TASK INSTRUCTIONS:
Your answer must be the exact lines from the one holding "P. Hertling, Disjunctive" through the final line of the records below, both included, and nothing more.
*** RECORD EXTRACTS ***
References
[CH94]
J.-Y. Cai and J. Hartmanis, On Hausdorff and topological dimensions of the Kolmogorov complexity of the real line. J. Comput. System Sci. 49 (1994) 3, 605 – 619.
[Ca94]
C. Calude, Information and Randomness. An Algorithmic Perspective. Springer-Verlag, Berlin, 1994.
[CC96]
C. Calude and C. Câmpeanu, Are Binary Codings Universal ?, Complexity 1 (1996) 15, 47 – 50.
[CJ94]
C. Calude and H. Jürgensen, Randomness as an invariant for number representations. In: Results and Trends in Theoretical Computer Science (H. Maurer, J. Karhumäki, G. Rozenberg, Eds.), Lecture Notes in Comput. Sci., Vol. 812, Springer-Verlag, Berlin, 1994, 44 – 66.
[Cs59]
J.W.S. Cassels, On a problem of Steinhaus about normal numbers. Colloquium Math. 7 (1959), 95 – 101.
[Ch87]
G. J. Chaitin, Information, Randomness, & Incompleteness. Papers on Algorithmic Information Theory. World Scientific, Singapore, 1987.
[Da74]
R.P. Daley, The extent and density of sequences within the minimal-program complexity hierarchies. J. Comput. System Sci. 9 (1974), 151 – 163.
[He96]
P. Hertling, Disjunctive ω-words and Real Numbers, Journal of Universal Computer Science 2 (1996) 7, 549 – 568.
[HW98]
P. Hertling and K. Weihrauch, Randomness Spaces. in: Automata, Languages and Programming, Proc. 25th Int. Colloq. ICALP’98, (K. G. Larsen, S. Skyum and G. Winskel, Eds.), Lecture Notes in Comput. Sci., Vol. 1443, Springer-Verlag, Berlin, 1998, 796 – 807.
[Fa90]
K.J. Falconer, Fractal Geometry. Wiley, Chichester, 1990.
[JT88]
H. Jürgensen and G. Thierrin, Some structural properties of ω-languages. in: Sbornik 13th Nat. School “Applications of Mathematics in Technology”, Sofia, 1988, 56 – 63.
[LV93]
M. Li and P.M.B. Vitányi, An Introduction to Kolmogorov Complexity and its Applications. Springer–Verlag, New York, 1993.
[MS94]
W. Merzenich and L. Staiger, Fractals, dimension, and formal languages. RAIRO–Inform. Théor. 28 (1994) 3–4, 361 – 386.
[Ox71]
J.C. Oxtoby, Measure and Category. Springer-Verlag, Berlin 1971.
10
*** End of RECORD EXTRACTS ***
SOLUTION FOR THIS PROBLEM:
P. Hertling, Disjunctive ω-words and Real Numbers, Journal of Universal Computer Science 2 (1996) 7, 549 – 568.
[HW98]
P. Hertling and K. Weihrauch, Randomness Spaces. in: Automata, Languages and Programming, Proc. 25th Int. Colloq. ICALP’98, (K. G. Larsen, S. Skyum and G. Winskel, Eds.), Lecture Notes in Comput. Sci., Vol. 1443, Springer-Verlag, Berlin, 1998, 796 – 807.
[Fa90]
K.J. Falconer, Fractal Geometry. Wiley, Chichester, 1990.
[JT88]
H. Jürgensen and G. Thierrin, Some structural properties of ω-languages. in: Sbornik 13th Nat. School “Applications of Mathematics in Technology”, Sofia, 1988, 56 – 63.
[LV93]
M. Li and P.M.B. Vitányi, An Introduction to Kolmogorov Complexity and its Applications. Springer–Verlag, New York, 1993.
[MS94]
W. Merzenich and L. Staiger, Fractals, dimension, and formal languages. RAIRO–Inform. Théor. 28 (1994) 3–4, 361 – 386.
[Ox71]
J.C. Oxtoby, Measure and Category. Springer-Verlag, Berlin 1971.
10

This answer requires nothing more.